この熊は雨土山に住んでいた事があって何度か山神様の声を聴いたことがあるとの事でその時に喋れる様になったのだと言う。
そうだと返事をすると、畏まり化け狐退治に協力してくれと懇願する熊公。
熊の態度に釣られる様にそこに居た動物達全員でオラに懇願してくる。
・・・仕方ねぇなぁ・・・
オラ…頼まれごとにはホント弱いだよ…
全くおっとうは…と言いたげに勘太郎が睨んで来るけんど、真剣に懇願されたら嫌とは言えねぇだよ。
それに、人間にも危害が及ぶとあっては見捨てる訳にはいかねぇし、これを解決して村人に恩を売っておくのも有りだべさ。
ポン吉の話しでは、化け狐は決まって満月と新月の夜に襲撃して来るとの事。
満月迄後3日か…山神様の所に行って地丸さ借りるにも時間が掛か理過ぎて間に合わねぇだ。
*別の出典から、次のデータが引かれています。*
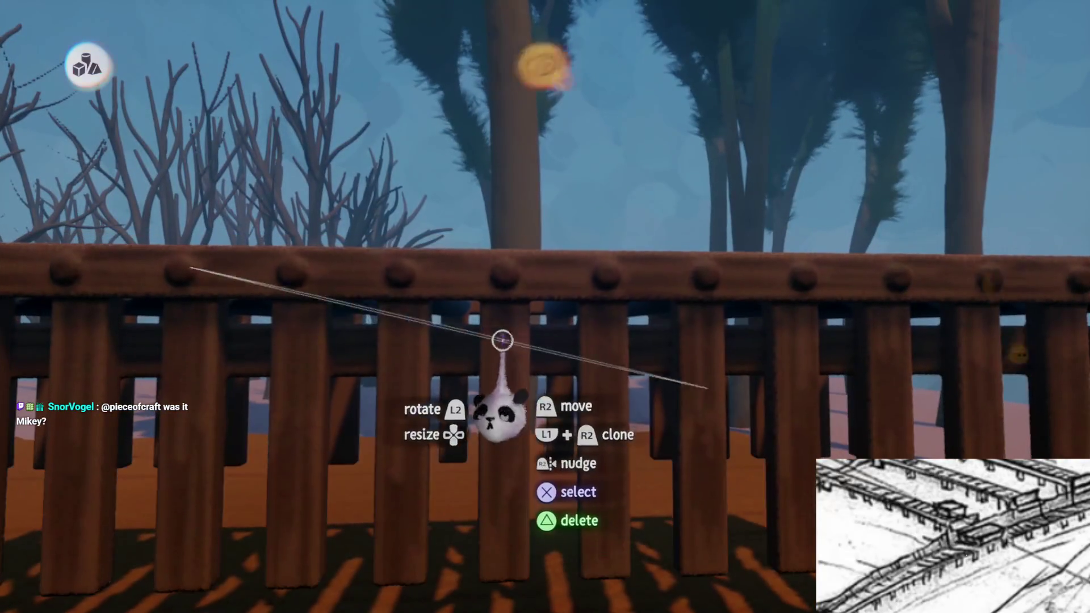
# Re-enter sculpting on the bridge piece and choose a brown paint colour
pyautogui.press('s')
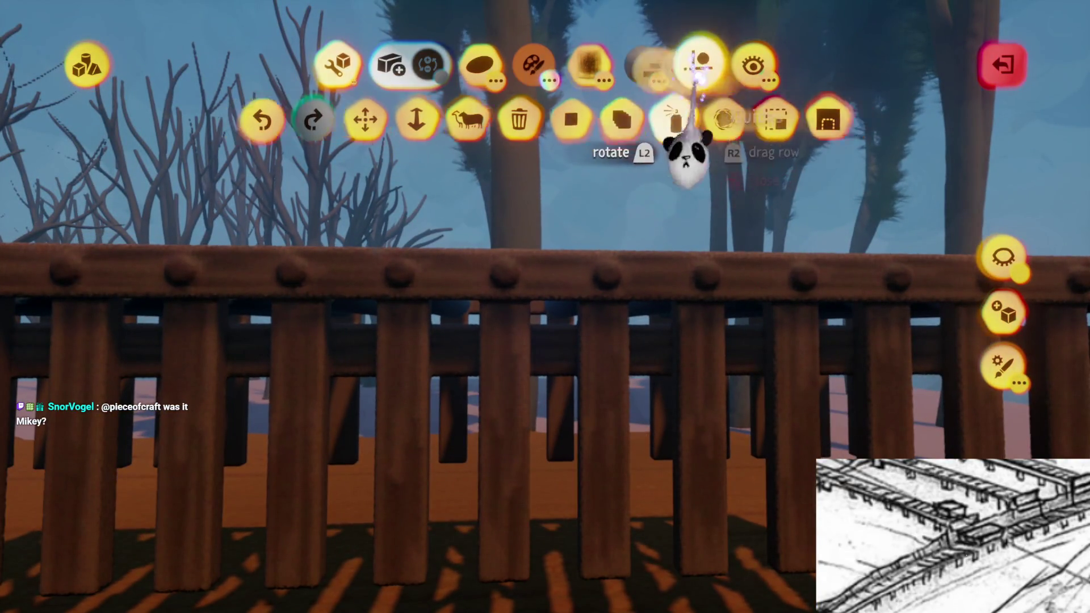
pyautogui.click(482, 72)
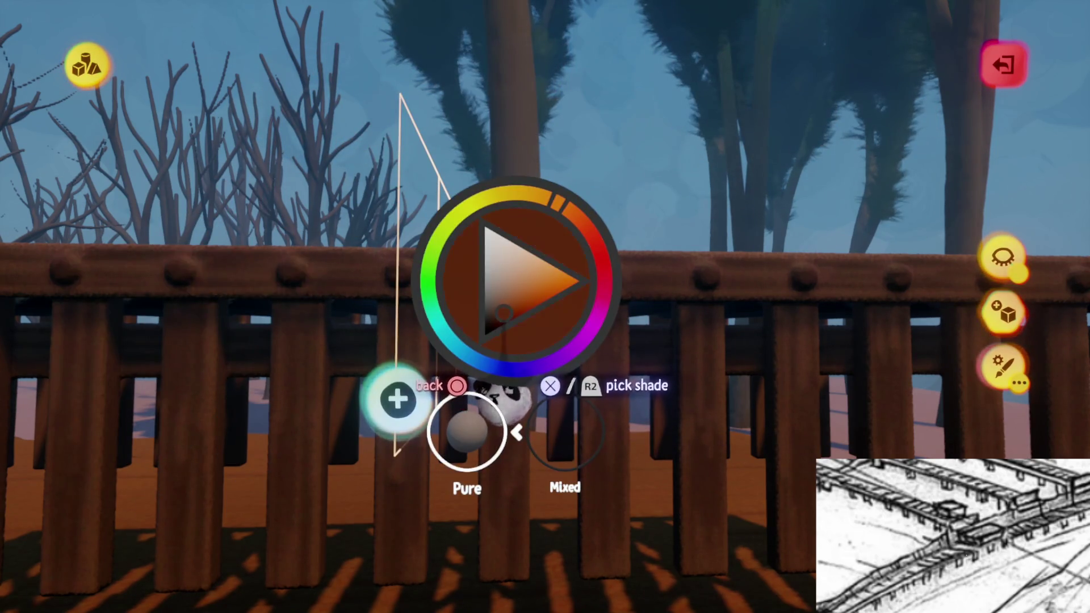
pyautogui.press('Escape')
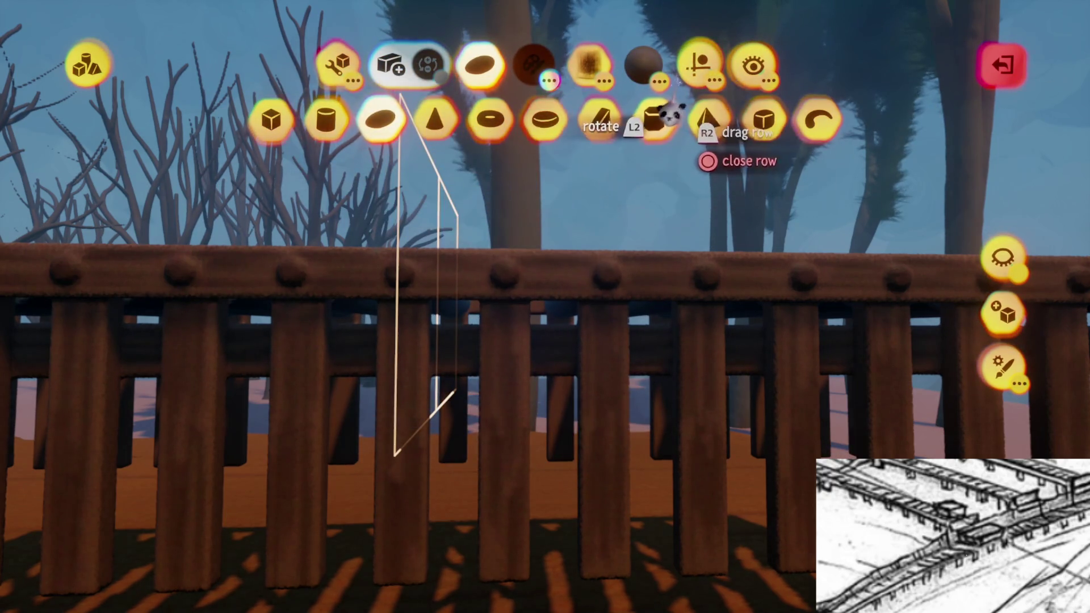
pyautogui.click(701, 67)
pyautogui.click(749, 71)
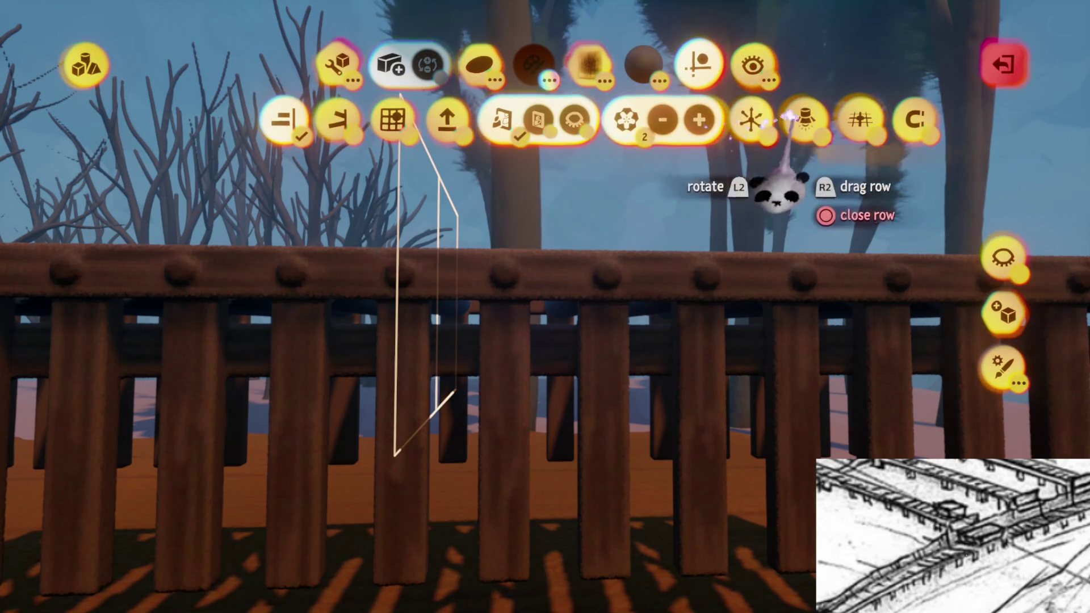
pyautogui.press('Escape')
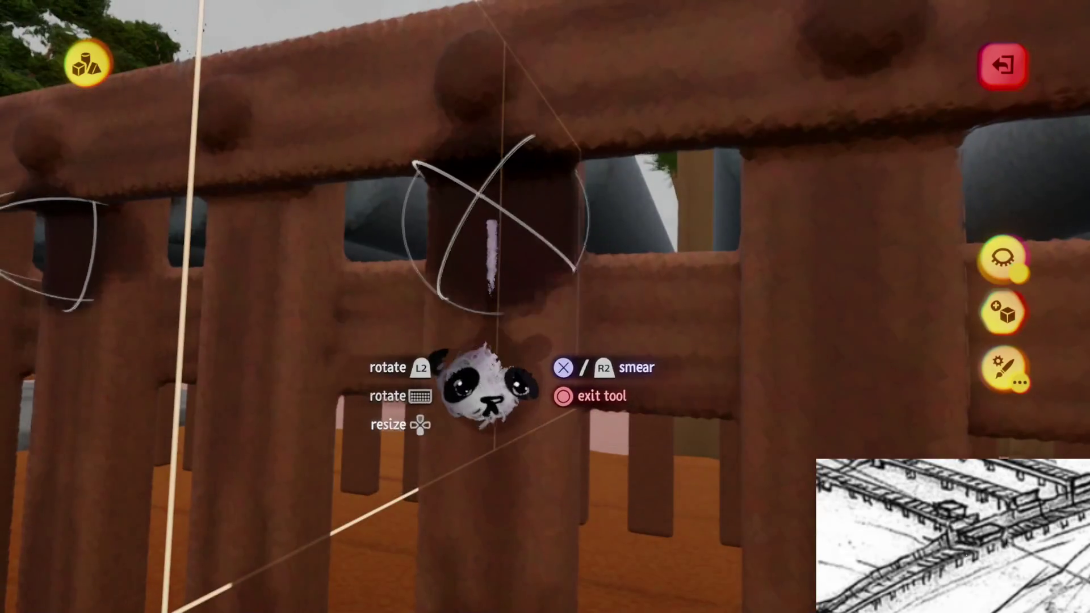
# Spray-paint the wooden side rail in the reddish-brown tone
pyautogui.click(471, 391)
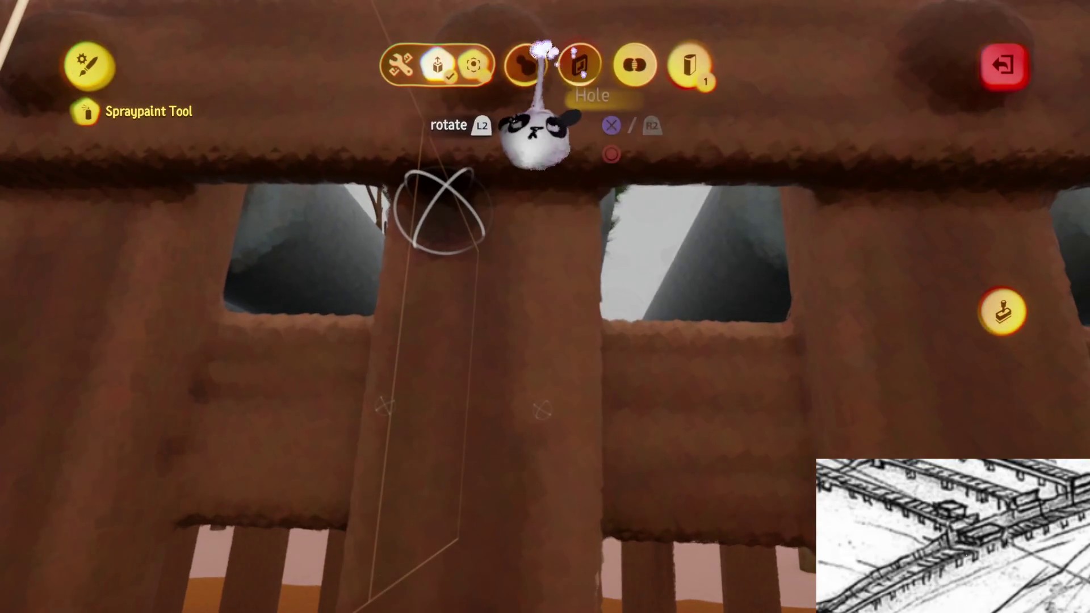
pyautogui.press('Escape')
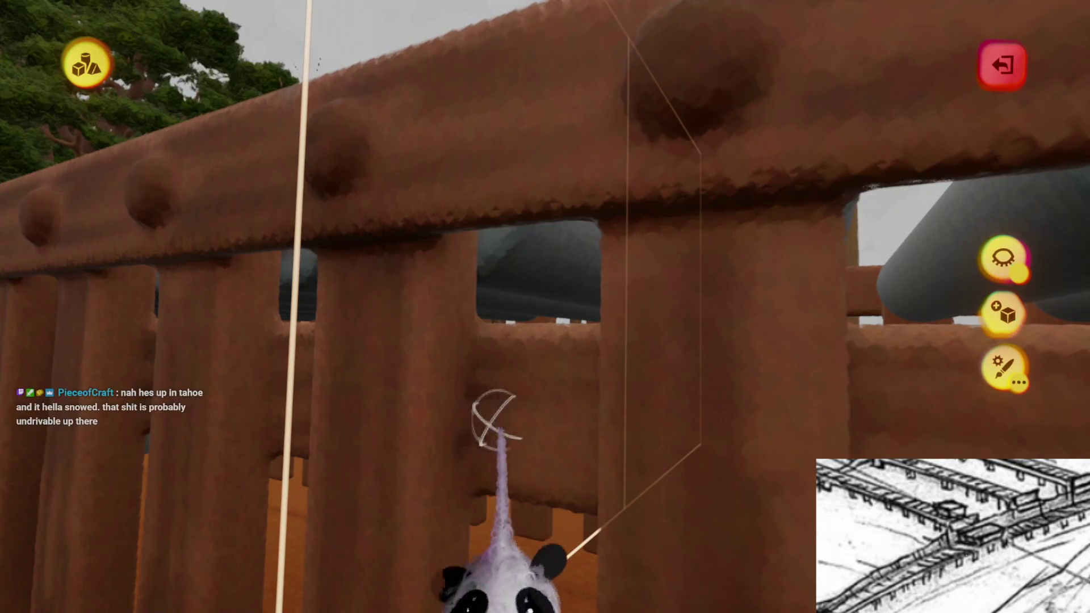
pyautogui.click(494, 423)
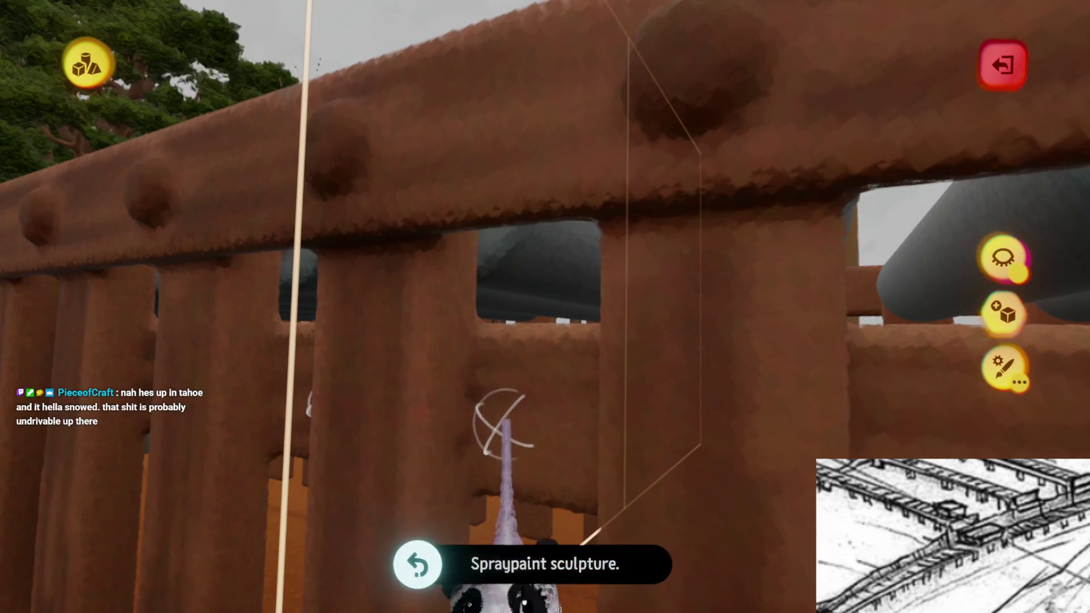
pyautogui.press('Escape')
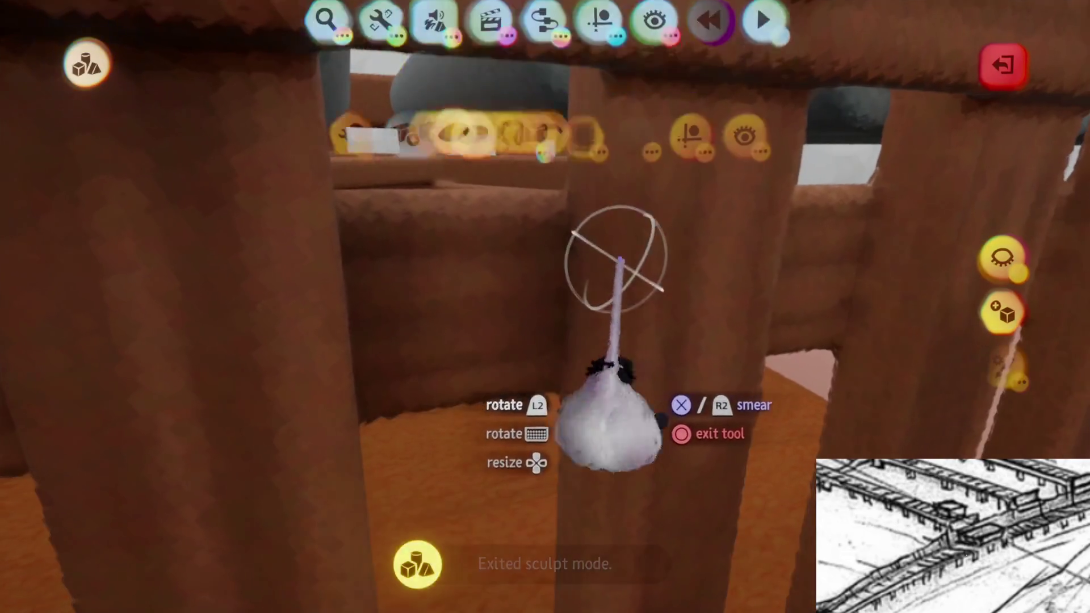
pyautogui.click(593, 71)
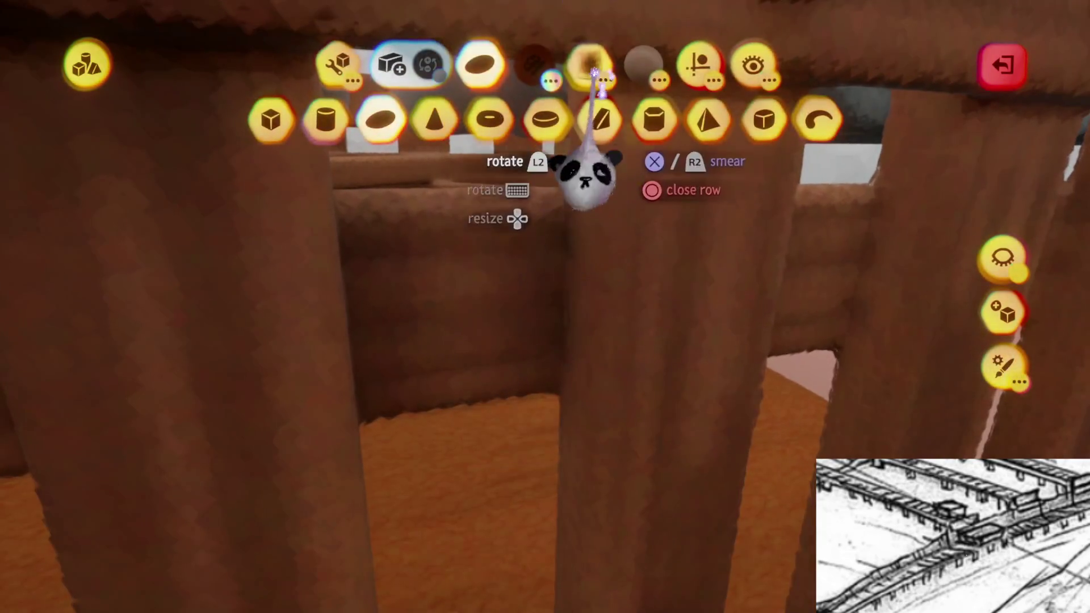
pyautogui.press('Escape')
こんな時、地丸さ借りれたら良いだがあの姿では混乱を招くだけだし…
考え込んでしまったオラに騒児が話しかける。
騒児の話では、地丸は3体の魔犬の集合体である為に分離させてそれぞれが独自に行動可能だ。
然し、雨土山頂上付近に張られた結界は迷いの結界と言われる結界で地丸の鼻を持ってしても通り抜けるのは不可能な程の強力な結界との事。
登山する時は美代が協力してくれただが、下山する時はどお歩いたか正直言って思い出せねぇが気が付いたら雨無村側の祠の前に居ただよ。
地丸は山神様の傍を離れられないのは間違いないのだけんど、1度たりともあの結界を通り抜けた事はないそうだ。
では、どおやって呼ぶ事が出来る?と言うか、何で騒児は今でも山神様と話をする事が出来ているだ?
これについての回答は
「此処にいるオイラは分裂体なんだよ♪本体は山神様の傍にいるから五平が何処で何をしているかは筒抜けなんだよ♪」
…だそうだ…
要はオラと勘太郎は山神様に監視されていると云う事だな。
まぁ、当然と言えば当然の事なのだろうな。
話を戻す。
兎に角、難しい事は解んねぇだが、オラがあの結界を通り抜けた事により、結界内に道が出来た。
地丸はその道とオラと勘太郎の臭いを嗅ぐ事により通り抜けて此処へ来る事が可能だと言う事らしい。